- _EXERCISE PASSAGE_:
<<<<

With the advent of the PCs and the Internet, small design firms began emerging handling projects focusing on product concept, production and marketing. The networking that was done was both national and international. Recent advances through digitization allowed for really low manpower and yet high output, albeit India still has a lot to catch up in terms of a gap in prototyping technologies.
A Global sense:
With the beginning of integrated devices, the definition of product design has evolved as tangible products are becoming more and more like information processors. Thus the emergence of smart devices has led to more ancillary branches like interaction and user experience design, which in essence still have origins in product design. Due to the prevalence of two different extremes, the global village versus the real village, the practice of design is also becoming slowly dual in nature. Where one impacts aggressively with a non-culture specific agenda and the other deals with issues, such as limited access to new technologies, lack of infrastructure and wherewithal for a smooth transition from- local to a global village.

>>>>

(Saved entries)
<<<<

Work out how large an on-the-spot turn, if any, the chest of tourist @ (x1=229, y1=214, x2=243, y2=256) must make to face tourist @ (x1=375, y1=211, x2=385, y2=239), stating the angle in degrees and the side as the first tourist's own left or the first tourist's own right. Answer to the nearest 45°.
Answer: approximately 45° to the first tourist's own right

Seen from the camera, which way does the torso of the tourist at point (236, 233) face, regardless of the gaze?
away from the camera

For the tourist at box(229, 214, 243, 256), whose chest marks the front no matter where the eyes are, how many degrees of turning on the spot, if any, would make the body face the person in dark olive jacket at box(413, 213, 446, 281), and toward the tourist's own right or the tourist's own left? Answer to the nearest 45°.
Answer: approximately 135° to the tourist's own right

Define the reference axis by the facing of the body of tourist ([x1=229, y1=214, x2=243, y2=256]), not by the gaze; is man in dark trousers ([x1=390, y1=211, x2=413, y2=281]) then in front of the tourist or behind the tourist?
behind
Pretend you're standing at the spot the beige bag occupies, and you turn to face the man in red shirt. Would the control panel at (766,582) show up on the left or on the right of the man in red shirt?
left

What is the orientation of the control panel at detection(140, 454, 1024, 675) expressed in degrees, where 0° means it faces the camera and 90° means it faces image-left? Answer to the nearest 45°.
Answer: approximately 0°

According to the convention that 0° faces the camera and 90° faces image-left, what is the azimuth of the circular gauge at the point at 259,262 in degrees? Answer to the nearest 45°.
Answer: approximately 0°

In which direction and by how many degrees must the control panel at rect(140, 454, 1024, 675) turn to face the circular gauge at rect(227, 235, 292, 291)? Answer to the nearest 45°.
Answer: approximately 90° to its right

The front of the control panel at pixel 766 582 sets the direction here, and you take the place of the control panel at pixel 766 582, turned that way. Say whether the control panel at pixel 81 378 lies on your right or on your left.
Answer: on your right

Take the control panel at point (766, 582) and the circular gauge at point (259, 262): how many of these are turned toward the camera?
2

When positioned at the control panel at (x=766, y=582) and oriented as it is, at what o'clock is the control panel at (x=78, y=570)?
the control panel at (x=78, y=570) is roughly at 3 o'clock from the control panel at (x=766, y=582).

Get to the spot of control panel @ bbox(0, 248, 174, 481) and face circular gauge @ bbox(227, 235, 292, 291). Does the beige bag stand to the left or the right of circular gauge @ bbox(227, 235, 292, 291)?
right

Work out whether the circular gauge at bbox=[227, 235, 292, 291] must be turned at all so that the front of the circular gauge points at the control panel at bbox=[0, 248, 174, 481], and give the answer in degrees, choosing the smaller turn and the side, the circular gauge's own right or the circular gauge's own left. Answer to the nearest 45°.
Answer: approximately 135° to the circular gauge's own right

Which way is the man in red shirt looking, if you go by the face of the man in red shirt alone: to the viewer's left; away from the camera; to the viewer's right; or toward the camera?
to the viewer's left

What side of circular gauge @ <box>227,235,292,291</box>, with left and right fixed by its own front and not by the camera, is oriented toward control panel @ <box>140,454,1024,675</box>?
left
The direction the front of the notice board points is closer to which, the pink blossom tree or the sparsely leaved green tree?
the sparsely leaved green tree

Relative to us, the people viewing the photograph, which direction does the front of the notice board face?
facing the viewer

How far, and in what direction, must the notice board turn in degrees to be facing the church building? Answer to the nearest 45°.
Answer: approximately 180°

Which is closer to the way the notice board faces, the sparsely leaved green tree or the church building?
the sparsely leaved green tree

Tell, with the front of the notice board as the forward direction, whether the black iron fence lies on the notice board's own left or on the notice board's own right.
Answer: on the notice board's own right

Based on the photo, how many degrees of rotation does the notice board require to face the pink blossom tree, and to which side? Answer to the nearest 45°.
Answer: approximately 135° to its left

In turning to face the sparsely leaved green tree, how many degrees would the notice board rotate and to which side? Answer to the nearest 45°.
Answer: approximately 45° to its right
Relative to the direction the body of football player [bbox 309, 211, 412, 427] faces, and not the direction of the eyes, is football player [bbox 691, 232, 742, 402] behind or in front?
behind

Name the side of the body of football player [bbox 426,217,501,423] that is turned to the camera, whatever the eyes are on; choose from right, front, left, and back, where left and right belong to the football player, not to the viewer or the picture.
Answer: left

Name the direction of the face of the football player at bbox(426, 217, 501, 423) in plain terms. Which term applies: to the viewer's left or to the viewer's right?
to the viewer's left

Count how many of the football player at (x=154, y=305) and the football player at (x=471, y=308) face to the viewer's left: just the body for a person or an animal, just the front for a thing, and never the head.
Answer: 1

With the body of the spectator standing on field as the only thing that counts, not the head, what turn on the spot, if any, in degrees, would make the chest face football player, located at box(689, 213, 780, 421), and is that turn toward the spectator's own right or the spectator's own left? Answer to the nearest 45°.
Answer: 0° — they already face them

>>>>

- _ASSIGNED TASK 1_:
Return the stretch of the product design text that begins at the words "With the advent" and stops after "in prototyping technologies.".
- _ASSIGNED TASK 2_:
Take the product design text further, starting after its last sentence.
The saved data is material apart from the product design text.

- _EXPECTED OUTPUT 1_:
With the advent of the PCs and the Internet, small design firms began emerging handling projects focusing on product concept, production and marketing. The networking that was done was both national and international. Recent advances through digitization allowed for really low manpower and yet high output, albeit India still has a lot to catch up in terms of a gap in prototyping technologies.

- _EXPECTED OUTPUT 2_:
An excerpt from Prof H. Kumar Vyas would be apt for the reader regarding the evolution and revolutions that have moulded Indian Product Design:
" In the final analysis, the days when industrial design could be looked at in splendid isolation as a singular and internationally common phenomenon, are long past. The history of a people's culture and their socio-political aspirations have acquired the same importance for the designer as the factors of economic development and technology transfer. Once this is accepted as the premise, a whole new world of design challenges must open up, particularly in economically disadvantaged nations.
The future of the industrial design profession, and the education of industrial designers-in India and in other countries in a similar situation largely depends on how these challenges are met. As the trend indicates, industry and the government have begun to show unmistakable awareness of the designers' roles in all three levels of production."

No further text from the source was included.